Despite finding no evidence of racial bias in the shootings, Fryer faced severe criticism and threats, requiring police protection.

“On non-lethal uses of force, blacks and Hispanics are more than fifty percent more likely to experience some form of force in interactions with police,” the report stated.

“On the most extreme use of force — officer-involved shootings — we find no racial differences in either the raw data or when contextual factors are taken into account.”

“I collected a lot of data. We collected millions of observations on everyday use of force that wasn’t lethal. … And it was in this moment, 2016, that I realized people lose their minds when they don’t like the result,” Fryer said.

“So what my paper showed … was that yes, we saw some bias in the low-level uses of force — everyday pushing up against cars and things like that. People seemed to like that result,” he said.

“But we didn’t find any racial bias in police shootings. Now that was really surprising to me because I expected to see it.”

“When I found this surprising result, I hired eight fresh ones and redid it to make sure,” Fryer said. “They came up with the same exact answer. And I thought it was robust.

“And I went to go give it, and my God, all hell broke loose.”

“It was a 104-page, dense academic economics paper with a 150-page appendix, OK?” he said. “It was posted for four minutes when I got my first email — ‘This is full of [expletive]. It doesn’t make any sense.’”

“And I wrote back, ‘How’d you read it that fast? That’s amazing! You are a genius.’”

“And I had colleagues take me to the side and say, ‘Don’t publish this. You’ll ruin your career.’ And I said, ‘What are you talking about?’ I said, ‘What’s wrong with it?’”

Colleagues told Fryer, “Well, the issue is they just don’t fit together.

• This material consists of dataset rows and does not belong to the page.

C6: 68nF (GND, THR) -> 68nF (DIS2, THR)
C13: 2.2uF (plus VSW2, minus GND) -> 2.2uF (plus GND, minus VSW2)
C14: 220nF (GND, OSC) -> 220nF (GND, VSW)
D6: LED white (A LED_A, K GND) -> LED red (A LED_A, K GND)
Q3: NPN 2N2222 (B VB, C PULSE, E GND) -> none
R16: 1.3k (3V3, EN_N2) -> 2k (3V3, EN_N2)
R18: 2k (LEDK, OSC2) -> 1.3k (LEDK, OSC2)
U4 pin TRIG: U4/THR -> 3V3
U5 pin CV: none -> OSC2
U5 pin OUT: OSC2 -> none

We like the first one, but you should publish the second one another time.”

“I said, ‘Let me ask this: If the second part about the police shootings — this is a literal conversation — I said to them, ‘If the second part showed bias, do you think I should publish it then?’ And they said, ‘Yeah. Then it would make sense,’” he said.

“And I said, ‘I guarantee you I’ll publish it. We’ll see what happens.’”

“I lived under police protection for about 30 or 40 days,” Fryer said. “I had a 7-day-old daughter at the time … So I was going to the grocery store to get diapers with an armed guard. It was crazy. It was really, truly crazy.”

The incident has shed light on the left’s reluctance to accept findings that challenge their beliefs, the influence of academia in promoting certain narratives, and the speculation that public opinion is shaped by various institutions.